- **Request**
Every record here needs to be duplicated exactly.

[Collected data]

============================================================

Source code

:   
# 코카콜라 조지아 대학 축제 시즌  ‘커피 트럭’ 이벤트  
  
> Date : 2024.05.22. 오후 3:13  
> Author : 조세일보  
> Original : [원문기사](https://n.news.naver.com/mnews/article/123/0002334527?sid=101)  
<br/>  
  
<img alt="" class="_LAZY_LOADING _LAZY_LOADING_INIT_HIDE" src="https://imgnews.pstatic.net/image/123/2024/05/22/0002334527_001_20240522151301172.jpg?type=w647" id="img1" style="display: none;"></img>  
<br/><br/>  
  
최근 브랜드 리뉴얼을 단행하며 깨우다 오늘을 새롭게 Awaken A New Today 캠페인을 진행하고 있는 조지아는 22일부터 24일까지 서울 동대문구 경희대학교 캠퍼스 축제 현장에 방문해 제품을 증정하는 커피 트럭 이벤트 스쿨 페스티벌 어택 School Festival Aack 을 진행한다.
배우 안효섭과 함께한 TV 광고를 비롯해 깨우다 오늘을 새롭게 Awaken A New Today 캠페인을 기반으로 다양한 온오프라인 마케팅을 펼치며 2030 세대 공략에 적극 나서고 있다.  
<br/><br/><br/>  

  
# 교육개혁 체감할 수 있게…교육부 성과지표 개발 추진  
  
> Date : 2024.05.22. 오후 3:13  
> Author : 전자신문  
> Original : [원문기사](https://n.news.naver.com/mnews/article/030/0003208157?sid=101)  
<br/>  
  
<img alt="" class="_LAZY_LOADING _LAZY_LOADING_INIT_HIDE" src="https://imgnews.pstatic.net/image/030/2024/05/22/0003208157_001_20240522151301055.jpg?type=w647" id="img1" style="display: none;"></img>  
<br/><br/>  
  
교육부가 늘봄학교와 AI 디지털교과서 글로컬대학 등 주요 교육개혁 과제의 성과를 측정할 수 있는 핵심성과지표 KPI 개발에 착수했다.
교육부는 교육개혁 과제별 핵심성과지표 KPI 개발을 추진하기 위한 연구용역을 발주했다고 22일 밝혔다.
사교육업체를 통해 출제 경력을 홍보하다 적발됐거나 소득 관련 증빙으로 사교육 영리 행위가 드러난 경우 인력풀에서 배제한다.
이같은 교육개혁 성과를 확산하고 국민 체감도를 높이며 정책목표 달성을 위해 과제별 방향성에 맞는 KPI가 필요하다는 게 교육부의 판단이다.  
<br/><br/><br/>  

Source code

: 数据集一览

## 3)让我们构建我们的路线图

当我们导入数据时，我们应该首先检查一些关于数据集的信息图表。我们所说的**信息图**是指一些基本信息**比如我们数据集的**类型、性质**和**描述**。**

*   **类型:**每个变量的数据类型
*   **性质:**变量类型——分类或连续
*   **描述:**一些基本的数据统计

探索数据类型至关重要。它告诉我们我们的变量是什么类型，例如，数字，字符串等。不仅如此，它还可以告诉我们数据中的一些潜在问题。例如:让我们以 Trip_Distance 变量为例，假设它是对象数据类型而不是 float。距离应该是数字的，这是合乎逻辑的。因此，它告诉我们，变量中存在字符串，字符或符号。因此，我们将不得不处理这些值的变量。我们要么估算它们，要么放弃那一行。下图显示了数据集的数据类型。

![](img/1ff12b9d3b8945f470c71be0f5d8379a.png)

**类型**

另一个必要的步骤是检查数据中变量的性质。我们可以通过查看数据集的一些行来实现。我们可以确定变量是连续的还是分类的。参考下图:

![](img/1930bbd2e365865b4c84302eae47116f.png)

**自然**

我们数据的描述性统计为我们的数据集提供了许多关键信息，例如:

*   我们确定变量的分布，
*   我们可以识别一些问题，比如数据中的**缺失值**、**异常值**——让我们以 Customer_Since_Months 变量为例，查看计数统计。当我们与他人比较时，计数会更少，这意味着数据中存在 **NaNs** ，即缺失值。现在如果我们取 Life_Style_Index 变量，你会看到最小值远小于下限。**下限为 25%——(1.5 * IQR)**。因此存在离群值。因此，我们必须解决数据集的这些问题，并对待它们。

============================================================

- **Task answer**
Source code

:   
# 코카콜라 조지아 대학 축제 시즌  ‘커피 트럭’ 이벤트  
  
> Date : 2024.05.22. 오후 3:13  
> Author : 조세일보  
> Original : [원문기사](https://n.news.naver.com/mnews/article/123/0002334527?sid=101)  
<br/>  
  
<img alt="" class="_LAZY_LOADING _LAZY_LOADING_INIT_HIDE" src="https://imgnews.pstatic.net/image/123/2024/05/22/0002334527_001_20240522151301172.jpg?type=w647" id="img1" style="display: none;"></img>  
<br/><br/>  
  
최근 브랜드 리뉴얼을 단행하며 깨우다 오늘을 새롭게 Awaken A New Today 캠페인을 진행하고 있는 조지아는 22일부터 24일까지 서울 동대문구 경희대학교 캠퍼스 축제 현장에 방문해 제품을 증정하는 커피 트럭 이벤트 스쿨 페스티벌 어택 School Festival Aack 을 진행한다.
배우 안효섭과 함께한 TV 광고를 비롯해 깨우다 오늘을 새롭게 Awaken A New Today 캠페인을 기반으로 다양한 온오프라인 마케팅을 펼치며 2030 세대 공략에 적극 나서고 있다.  
<br/><br/><br/>  

  
# 교육개혁 체감할 수 있게…교육부 성과지표 개발 추진  
  
> Date : 2024.05.22. 오후 3:13  
> Author : 전자신문  
> Original : [원문기사](https://n.news.naver.com/mnews/article/030/0003208157?sid=101)  
<br/>  
  
<img alt="" class="_LAZY_LOADING _LAZY_LOADING_INIT_HIDE" src="https://imgnews.pstatic.net/image/030/2024/05/22/0003208157_001_20240522151301055.jpg?type=w647" id="img1" style="display: none;"></img>  
<br/><br/>  
  
교육부가 늘봄학교와 AI 디지털교과서 글로컬대학 등 주요 교육개혁 과제의 성과를 측정할 수 있는 핵심성과지표 KPI 개발에 착수했다.
교육부는 교육개혁 과제별 핵심성과지표 KPI 개발을 추진하기 위한 연구용역을 발주했다고 22일 밝혔다.
사교육업체를 통해 출제 경력을 홍보하다 적발됐거나 소득 관련 증빙으로 사교육 영리 행위가 드러난 경우 인력풀에서 배제한다.
이같은 교육개혁 성과를 확산하고 국민 체감도를 높이며 정책목표 달성을 위해 과제별 방향성에 맞는 KPI가 필요하다는 게 교육부의 판단이다.  
<br/><br/><br/>  

Source code

: 数据集一览

## 3)让我们构建我们的路线图

当我们导入数据时，我们应该首先检查一些关于数据集的信息图表。我们所说的**信息图**是指一些基本信息**比如我们数据集的**类型、性质**和**描述**。**

*   **类型:**每个变量的数据类型
*   **性质:**变量类型——分类或连续
*   **描述:**一些基本的数据统计

探索数据类型至关重要。它告诉我们我们的变量是什么类型，例如，数字，字符串等。不仅如此，它还可以告诉我们数据中的一些潜在问题。例如:让我们以 Trip_Distance 变量为例，假设它是对象数据类型而不是 float。距离应该是数字的，这是合乎逻辑的。因此，它告诉我们，变量中存在字符串，字符或符号。因此，我们将不得不处理这些值的变量。我们要么估算它们，要么放弃那一行。下图显示了数据集的数据类型。

![](img/1ff12b9d3b8945f470c71be0f5d8379a.png)

**类型**

另一个必要的步骤是检查数据中变量的性质。我们可以通过查看数据集的一些行来实现。我们可以确定变量是连续的还是分类的。参考下图:

![](img/1930bbd2e365865b4c84302eae47116f.png)

**自然**

我们数据的描述性统计为我们的数据集提供了许多关键信息，例如:

*   我们确定变量的分布，
*   我们可以识别一些问题，比如数据中的**缺失值**、**异常值**——让我们以 Customer_Since_Months 变量为例，查看计数统计。当我们与他人比较时，计数会更少，这意味着数据中存在 **NaNs** ，即缺失值。现在如果我们取 Life_Style_Index 变量，你会看到最小值远小于下限。**下限为 25%——(1.5 * IQR)**。因此存在离群值。因此，我们必须解决数据集的这些问题，并对待它们。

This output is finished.